Jair Bolsonaro cometeu uma grosseria e uma traição ao mandar publicar no Diário Oficial de hoje a indicação do desembargador piauiense Kassio Marques à vaga de Celso de Mello no STF. 

A grosseria se deve ao fato de que Celso de Mello, hoje decano da corte, ainda tem onze dias de trabalho antes de se aposentar, no dia 13 de outubro. Até hoje, nenhum presidente havia se antecipado dessa maneira para fazer uma nomeação. 

É uma questão de liturgia e civilidade, mais ainda que de tradição. Um presidente não deve agir como se quisesse enxotar um ministro do STF.

Mas Bolsonaro não se aguenta. Ele certamente odeia Celso de Mello, que ousou decidir que o seu depoimento, na investigação da suposta interferência do presidente na PF, deveria ser presencial e não por escrito. Mais uma vez, pôs o seu orgulho ferido à frente daquilo que a Presidência demanda.

Nem mesmo Donald Trump, nos Estados Unidos, conseguiu ser tão mesquinho. Ele também escolheu às pressas a sucessora de Ruth Bader Ginsburg na Suprema Corte americana. Mas esperou o enterro da juíza falecida para fazer o anúncio. 

Suponho que algum espírito de porco poderia até mesmo impugnar a indicação publicada no DO. A rigor, a vaga no STF ainda não existe. Nem mesmo em Brasília dois corpos conseguem ocupar o mesmo cargo ao mesmo tempo. Pelo menos não assim, à vista de todos. 

Quanto à traição, obviamente ela foi aos fundamentalistas da ultra-direita, aqueles que esperavam um nome terrivelmente evangélico ou terrivelmente ideológico. Até com o celular  desligado dá para ouvir a gritaria nas redes sociais. 

Kassio Marques é católico. Parece ser também bastante pragmático.
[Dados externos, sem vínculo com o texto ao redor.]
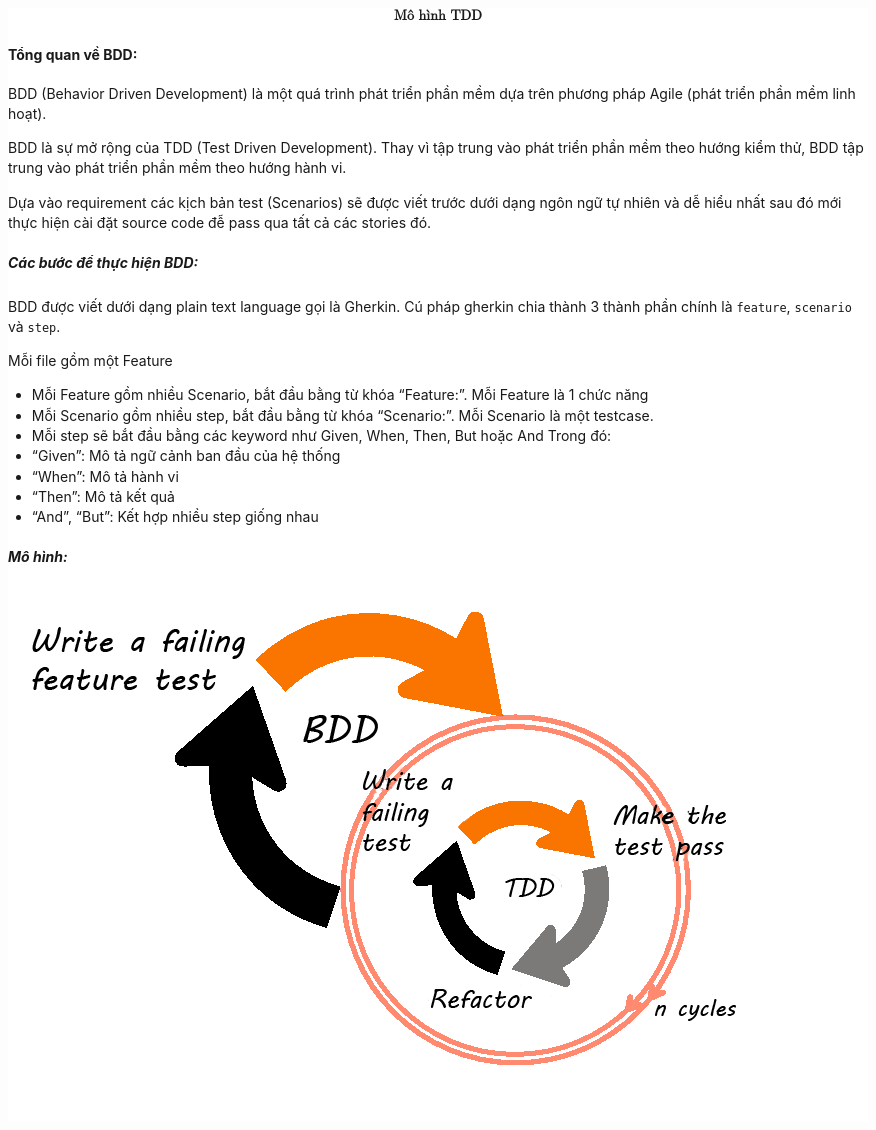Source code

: <math display="block">
    <mo><b>Mô hình TDD</b></mo>
</math>


#### Tổng quan về BDD:
BDD (Behavior Driven Development) là một quá trình phát triển phần mềm dựa trên phương pháp Agile (phát triển phần mềm linh hoạt).

BDD là sự mở rộng của TDD (Test Driven Development). Thay vì tập trung vào phát triển phần mềm theo hướng kiểm thử, BDD tập trung vào phát triển phần mềm theo hướng hành vi.

Dựa vào requirement các kịch bản test (Scenarios) sẽ được viết trước dưới dạng ngôn ngữ tự nhiên và dễ hiểu nhất sau đó mới thực hiện cài đặt source code đễ pass qua tất cả các stories đó.

##### Các bước để thực hiện BDD:
BDD được viết dưới dạng plain text language gọi là Gherkin. Cú pháp gherkin chia thành 3 thành phần chính là `feature`, `scenario` và `step`.

Mỗi file gồm một Feature

- Mỗi Feature gồm nhiều Scenario, bắt đầu bằng từ khóa “Feature:”. Mỗi Feature là 1 chức năng
- Mỗi Scenario gồm nhiều step, bắt đầu bằng từ khóa “Scenario:”. Mỗi Scenario là một testcase. 
- Mỗi step sẽ bắt đầu bằng các keyword như Given, When, Then, But hoặc And Trong đó: 
 - “Given”: Mô tả ngữ cảnh ban đầu của hệ thống 
 - “When”: Mô tả hành vi 
 - “Then”: Mô tả kết quả 
 - “And”, “But”: Kết hợp nhiều step giống nhau

##### Mô hình:

![MacDown Screenshot](./Resources/BDD.png)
Ascendeu aos tribunais  superiores com a bênção do PT e chega ao Supremo depois de seduzir um direitista. Se fosse político em vez de juiz, provavelmente pertenceria ao Centrão. Amigos não lhe faltam nessa área, a começar pelo conterrâneo Ciro Nogueira. 

Se servir de consolo aos direitistas, que hoje acham que Bolsonaro não tem valores, eu lembraria que ele tem família (coisa sagrada, pô) e continua tendo um projeto de poder. 

Certamente essas duas coisas pesaram em sua decisão. Lembremos que o padrinho de Kassio Marques é Flávio Bolsonaro, o filho do presidente enrolado na história das rachadinhas. Lembremos também que algumas ações podem abreviar a permanência do capitão no Planalto, como a já mencionada investigação sobre interferência na PF, o inquérito das fake news, e suspeita de financiamento ilegal de sua candidatura, apurada no TSE. 

Nessas circunstâncias, nada mais natural que desejar ter um “parça” no STF. Primeiro a gente garante o mandato e a reeleição, depois a gente transforma o Brasil numa teocracia, tá ok? 

Vai dar certo? O histórico de indicações para o Supremo recomenda o ceticismo.

Bolsonaro pode achar que a vaga é “dele”, como disse na live desta quinta-feira. Na verdade, só lhe cabe a indicação. A vaga mesmo é de Kassio Marques, que tem 48 anos e pode passar os próximos 27 no Supremo. Muito rapidamente ele vai perceber que é a sua biografia que está em jogo, e isso pode se sobrepor à gratidão que talvez sinta pelo presidente. 

Foi assim com Joaquim Barbosa, Ayres Britto, Dias Toffoli, Luiz Fux, Luiz Fachin. Todos chegaram ao STF sob a suspeita de serem agentes infiltrados do PT, mas acabaram sendo algozes do partido nos julgamentos do mensalão e em diversas decisões do petrolão. Nada fere mais a honra de um ministro do Supremo do que a suspeita de ser uma arma de aluguel. 

Se Kassio Marques honrar seu novo cargo e for independente, há motivos para considerá-lo uma boa escolha. Ele se diz adepto de um estilo mais contido de atuação judicial. Vem a calhar. 

Ao contrário do que imagina Bolsonaro, o Supremo não deve ser um espectador passivo das ações dos outros poderes. Cabe à corte fazer o controle de constitucionalidade das leis aprovadas no Congresso e dos atos do Executivo. 

No entanto, a força das decisões do STF decorre de serem tomadas em conjunto – de responderem à lógica da colegialidade. Em vez disso, o que se tem visto com frequência é a ação solitária de ministros nas chamadas decisões monocráticas. Muitos se comportam como se fossem governantes de toga. 

Mais do que sentenças isoladas em material penal, de costumes ou o que for, essa atomização traz os maiores desgastes à legitimidade da corte. Qualquer juiz disposto a combater essa tendência é bem vindo.